The cracks in my voice.
The tension in my jaw.
The way I’m barely holding myself together.
He reads the storm I haven’t even named out loud.
“Then let me catch you.” His voice is quiet, steady. “Like I did the moment you fell into my life.”
I freeze.
From the moment I stumbled into his world, I haven’t been the same. And I hate how true that feels.
I’m always the one in control.
The one who stays grounded, who keeps her distance, who knows better. But Alex makes everything feel untethered. Out of rhythm. A song progression that makes absolutely no sense, and all the sense in the world at once.
I’ve been walking a straight line my whole life, and he came in and shook me awake from the catatonic state I didn’t even know I’d been living in.
Until him.
I shake my head, barely clinging to what little control I have left. “It’s not that easy.”

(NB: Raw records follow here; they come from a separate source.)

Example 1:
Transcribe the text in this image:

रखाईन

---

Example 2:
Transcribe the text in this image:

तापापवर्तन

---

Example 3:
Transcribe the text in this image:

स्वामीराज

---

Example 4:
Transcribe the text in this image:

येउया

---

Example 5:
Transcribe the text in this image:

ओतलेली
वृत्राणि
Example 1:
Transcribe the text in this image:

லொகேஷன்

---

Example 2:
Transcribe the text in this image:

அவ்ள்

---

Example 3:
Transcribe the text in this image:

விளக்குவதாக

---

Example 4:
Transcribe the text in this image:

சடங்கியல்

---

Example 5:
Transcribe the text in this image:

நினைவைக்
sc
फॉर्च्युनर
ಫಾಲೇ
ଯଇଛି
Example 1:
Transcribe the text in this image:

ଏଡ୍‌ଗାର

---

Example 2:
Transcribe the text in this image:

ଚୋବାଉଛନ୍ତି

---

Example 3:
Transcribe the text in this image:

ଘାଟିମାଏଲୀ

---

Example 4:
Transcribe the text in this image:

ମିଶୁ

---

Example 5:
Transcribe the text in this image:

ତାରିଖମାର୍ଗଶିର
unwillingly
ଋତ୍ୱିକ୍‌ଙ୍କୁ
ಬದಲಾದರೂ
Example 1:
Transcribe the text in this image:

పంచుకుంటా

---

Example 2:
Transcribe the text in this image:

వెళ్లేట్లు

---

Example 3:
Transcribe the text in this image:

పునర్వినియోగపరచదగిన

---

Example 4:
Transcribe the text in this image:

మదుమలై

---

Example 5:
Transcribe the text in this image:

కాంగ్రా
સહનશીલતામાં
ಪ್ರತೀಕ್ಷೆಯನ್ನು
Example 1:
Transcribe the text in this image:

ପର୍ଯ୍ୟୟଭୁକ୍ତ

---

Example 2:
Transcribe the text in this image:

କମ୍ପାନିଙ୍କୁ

“Maybe it is,” he murmurs, brushing his thumb along the inside of my wrist, a featherlight touch that sets my skin buzzing. “If you’d let it be.”
And that’s the problem.
I want to.
I pull my hand away gently, standing to put distance between us, because if I don’t, I might fall right back into him without a second thought.
“My PR team practically begged me to stay away from you, to distance myself, lay low until the storm passes.”
I let out a sharp breath, pacing toward the window, staring at the city below.
“And my father—” The word feels foreign on my tongue, heavy and wrong, “had the audacity to show up at my door, acting concerned, claiming you’re going to destroy me. Like he didn’t detonate our entire family first.”
I let out a hollow, bitter laugh, the sound ricocheting off the glass.
“They think I can just flip a switch. Walk away from this. Walk away from you. Like you’re some phase I’ll get over.”
Alex leans forward, resting his elbows on his knees, watching me like I’m something fragile.
“And what do you think?” he asks, voice low, careful.
I hesitate, chewing my bottom lip, my heart pounding so loud I’m sure he can hear it.
Every nerve in my body screams at me to say what I feel, even if it ruins me.
“I don’t know,” I whisper.
“Elena,” he says, his voice unraveling at the edges. “I would destroy the whole fucking world for you.”
He stands, stepping closer, eyes locked on mine, daring me to look away.
“If it meant taking you back to that cabin, keeping you there—just us—I’d do it. I’d never let you leave.”
My breath catches. My chest aches from how badly I want to believe him.